Stored data:
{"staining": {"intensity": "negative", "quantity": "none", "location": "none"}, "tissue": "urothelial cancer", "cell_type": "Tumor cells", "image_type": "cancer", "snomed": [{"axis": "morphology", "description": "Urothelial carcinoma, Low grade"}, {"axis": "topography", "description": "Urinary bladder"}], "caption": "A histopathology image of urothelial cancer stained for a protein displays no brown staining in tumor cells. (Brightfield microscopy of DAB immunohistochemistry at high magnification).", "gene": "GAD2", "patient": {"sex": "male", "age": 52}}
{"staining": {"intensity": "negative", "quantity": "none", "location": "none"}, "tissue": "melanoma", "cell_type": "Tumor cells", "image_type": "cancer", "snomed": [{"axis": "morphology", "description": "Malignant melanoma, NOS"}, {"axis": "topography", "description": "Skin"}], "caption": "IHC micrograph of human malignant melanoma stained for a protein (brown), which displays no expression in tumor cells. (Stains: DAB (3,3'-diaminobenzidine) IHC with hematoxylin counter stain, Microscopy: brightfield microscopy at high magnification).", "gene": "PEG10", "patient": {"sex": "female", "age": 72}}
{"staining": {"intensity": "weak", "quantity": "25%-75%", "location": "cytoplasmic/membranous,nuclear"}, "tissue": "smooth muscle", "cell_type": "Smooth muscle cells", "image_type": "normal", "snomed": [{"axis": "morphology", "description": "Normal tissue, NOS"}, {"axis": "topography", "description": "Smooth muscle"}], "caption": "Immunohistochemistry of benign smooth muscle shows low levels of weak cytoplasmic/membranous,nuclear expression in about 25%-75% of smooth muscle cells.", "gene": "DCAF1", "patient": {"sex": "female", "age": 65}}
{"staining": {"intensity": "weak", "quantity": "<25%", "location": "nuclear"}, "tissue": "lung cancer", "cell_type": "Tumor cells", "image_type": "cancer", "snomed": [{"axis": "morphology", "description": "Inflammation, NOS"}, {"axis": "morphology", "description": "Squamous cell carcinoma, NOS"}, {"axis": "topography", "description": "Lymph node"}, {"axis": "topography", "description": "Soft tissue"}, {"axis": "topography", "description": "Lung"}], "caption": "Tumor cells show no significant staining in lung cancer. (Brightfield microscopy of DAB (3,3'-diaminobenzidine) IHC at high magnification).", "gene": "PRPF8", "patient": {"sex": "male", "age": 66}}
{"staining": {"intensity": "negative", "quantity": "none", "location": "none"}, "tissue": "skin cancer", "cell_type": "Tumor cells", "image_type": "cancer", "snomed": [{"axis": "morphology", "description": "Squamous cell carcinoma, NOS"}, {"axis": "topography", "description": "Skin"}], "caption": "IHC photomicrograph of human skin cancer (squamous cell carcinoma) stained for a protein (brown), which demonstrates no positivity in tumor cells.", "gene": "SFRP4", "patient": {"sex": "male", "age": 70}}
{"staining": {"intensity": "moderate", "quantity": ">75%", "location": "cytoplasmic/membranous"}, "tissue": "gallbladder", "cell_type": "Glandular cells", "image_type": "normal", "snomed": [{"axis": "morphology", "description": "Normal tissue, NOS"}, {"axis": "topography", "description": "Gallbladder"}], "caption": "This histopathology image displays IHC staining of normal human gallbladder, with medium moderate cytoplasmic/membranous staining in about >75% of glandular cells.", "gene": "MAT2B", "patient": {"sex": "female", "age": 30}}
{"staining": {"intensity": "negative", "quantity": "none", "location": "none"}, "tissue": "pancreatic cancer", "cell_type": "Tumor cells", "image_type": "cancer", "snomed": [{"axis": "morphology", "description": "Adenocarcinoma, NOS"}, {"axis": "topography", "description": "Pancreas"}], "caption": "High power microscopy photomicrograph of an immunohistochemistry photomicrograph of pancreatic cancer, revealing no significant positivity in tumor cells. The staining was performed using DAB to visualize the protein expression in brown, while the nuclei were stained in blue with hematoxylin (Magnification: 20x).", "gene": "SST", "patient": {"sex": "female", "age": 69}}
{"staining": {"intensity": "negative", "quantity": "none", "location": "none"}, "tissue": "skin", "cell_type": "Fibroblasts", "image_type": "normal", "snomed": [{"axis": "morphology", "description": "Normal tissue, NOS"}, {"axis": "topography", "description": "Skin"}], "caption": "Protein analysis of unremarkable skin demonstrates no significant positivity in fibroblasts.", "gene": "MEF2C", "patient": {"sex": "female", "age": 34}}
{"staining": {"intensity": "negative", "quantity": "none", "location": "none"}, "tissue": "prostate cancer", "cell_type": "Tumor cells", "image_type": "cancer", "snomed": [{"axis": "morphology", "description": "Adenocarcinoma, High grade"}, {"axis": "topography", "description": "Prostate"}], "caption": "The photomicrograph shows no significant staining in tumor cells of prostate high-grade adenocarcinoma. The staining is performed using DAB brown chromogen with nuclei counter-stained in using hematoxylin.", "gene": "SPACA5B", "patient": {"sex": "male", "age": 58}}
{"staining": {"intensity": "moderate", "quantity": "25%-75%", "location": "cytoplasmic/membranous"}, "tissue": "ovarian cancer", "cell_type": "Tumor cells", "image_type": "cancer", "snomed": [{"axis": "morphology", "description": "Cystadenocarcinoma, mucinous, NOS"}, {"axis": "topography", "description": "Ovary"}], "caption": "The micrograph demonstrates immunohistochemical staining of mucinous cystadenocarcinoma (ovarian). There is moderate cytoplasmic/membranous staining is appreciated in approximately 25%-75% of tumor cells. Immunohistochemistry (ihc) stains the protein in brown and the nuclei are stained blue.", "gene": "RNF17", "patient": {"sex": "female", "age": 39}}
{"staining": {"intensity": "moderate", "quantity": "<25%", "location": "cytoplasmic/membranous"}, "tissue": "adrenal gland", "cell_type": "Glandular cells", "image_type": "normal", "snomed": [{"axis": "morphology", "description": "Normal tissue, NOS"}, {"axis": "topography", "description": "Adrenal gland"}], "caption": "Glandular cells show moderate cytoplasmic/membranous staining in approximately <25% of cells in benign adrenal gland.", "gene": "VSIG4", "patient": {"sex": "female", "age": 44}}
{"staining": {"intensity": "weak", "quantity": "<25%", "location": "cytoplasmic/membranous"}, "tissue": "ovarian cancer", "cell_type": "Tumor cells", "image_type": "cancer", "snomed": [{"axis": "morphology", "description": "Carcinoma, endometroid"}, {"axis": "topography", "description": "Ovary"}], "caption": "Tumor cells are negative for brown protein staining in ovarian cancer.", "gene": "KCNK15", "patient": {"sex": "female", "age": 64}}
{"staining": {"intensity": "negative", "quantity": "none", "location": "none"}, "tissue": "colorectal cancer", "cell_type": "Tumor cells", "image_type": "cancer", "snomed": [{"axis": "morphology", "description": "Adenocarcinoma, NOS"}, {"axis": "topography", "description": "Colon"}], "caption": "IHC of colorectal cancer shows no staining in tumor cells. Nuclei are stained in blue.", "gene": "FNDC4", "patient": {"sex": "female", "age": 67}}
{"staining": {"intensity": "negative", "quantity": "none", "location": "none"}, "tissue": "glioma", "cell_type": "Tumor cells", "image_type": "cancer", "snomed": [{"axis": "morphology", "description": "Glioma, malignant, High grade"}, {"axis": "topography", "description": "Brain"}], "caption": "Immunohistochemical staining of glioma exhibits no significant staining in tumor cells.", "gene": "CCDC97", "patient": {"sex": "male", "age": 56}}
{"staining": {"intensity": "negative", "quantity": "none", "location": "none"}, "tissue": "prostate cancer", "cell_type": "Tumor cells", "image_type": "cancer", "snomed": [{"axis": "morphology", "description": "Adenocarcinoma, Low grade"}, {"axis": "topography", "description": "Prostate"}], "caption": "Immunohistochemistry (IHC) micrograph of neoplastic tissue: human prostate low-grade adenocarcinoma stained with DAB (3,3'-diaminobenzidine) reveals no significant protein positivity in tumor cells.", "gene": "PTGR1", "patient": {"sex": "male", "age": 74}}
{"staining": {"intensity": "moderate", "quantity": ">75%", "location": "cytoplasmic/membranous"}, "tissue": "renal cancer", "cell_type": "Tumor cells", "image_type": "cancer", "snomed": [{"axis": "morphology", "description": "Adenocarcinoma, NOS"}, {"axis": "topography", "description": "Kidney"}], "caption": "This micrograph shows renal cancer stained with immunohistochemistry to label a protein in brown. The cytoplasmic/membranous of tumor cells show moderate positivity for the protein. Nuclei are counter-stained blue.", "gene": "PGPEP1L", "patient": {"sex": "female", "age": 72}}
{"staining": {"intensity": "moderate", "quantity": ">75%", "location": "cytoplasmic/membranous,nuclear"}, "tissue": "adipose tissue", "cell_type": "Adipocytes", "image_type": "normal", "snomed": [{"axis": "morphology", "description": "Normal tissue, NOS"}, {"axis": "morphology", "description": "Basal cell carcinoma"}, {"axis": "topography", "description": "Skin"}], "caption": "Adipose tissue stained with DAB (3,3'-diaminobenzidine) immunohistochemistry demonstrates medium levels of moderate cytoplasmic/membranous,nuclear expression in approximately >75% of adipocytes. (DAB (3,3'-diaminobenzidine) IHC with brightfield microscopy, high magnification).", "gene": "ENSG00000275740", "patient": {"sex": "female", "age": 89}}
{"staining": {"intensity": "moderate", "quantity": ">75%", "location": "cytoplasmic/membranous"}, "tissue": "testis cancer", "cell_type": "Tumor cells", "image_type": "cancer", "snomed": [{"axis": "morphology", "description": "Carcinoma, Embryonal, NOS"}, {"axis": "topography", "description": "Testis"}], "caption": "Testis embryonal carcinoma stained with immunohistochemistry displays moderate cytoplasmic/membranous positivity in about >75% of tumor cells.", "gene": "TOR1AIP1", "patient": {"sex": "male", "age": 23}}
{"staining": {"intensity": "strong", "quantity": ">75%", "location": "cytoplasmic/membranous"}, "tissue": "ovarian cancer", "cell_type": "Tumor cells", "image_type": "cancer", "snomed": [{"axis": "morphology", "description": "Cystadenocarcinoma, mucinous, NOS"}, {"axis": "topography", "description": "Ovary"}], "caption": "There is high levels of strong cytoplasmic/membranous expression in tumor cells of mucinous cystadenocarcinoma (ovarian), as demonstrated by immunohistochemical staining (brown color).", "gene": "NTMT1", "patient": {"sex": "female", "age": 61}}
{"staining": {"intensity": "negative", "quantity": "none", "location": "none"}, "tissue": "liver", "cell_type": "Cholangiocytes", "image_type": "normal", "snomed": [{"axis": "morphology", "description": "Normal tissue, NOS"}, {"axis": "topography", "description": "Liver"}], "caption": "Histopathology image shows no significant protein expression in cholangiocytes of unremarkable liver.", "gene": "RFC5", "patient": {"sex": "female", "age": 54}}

About this task: Print exactly the lines above from the one with "histopathology image displays" to the one with "power microscopy photomicrograph", including both.

Answer below:
{"staining": {"intensity": "moderate", "quantity": ">75%", "location": "cytoplasmic/membranous"}, "tissue": "gallbladder", "cell_type": "Glandular cells", "image_type": "normal", "snomed": [{"axis": "morphology", "description": "Normal tissue, NOS"}, {"axis": "topography", "description": "Gallbladder"}], "caption": "This histopathology image displays IHC staining of normal human gallbladder, with medium moderate cytoplasmic/membranous staining in about >75% of glandular cells.", "gene": "MAT2B", "patient": {"sex": "female", "age": 30}}
{"staining": {"intensity": "negative", "quantity": "none", "location": "none"}, "tissue": "pancreatic cancer", "cell_type": "Tumor cells", "image_type": "cancer", "snomed": [{"axis": "morphology", "description": "Adenocarcinoma, NOS"}, {"axis": "topography", "description": "Pancreas"}], "caption": "High power microscopy photomicrograph of an immunohistochemistry photomicrograph of pancreatic cancer, revealing no significant positivity in tumor cells. The staining was performed using DAB to visualize the protein expression in brown, while the nuclei were stained in blue with hematoxylin (Magnification: 20x).", "gene": "SST", "patient": {"sex": "female", "age": 69}}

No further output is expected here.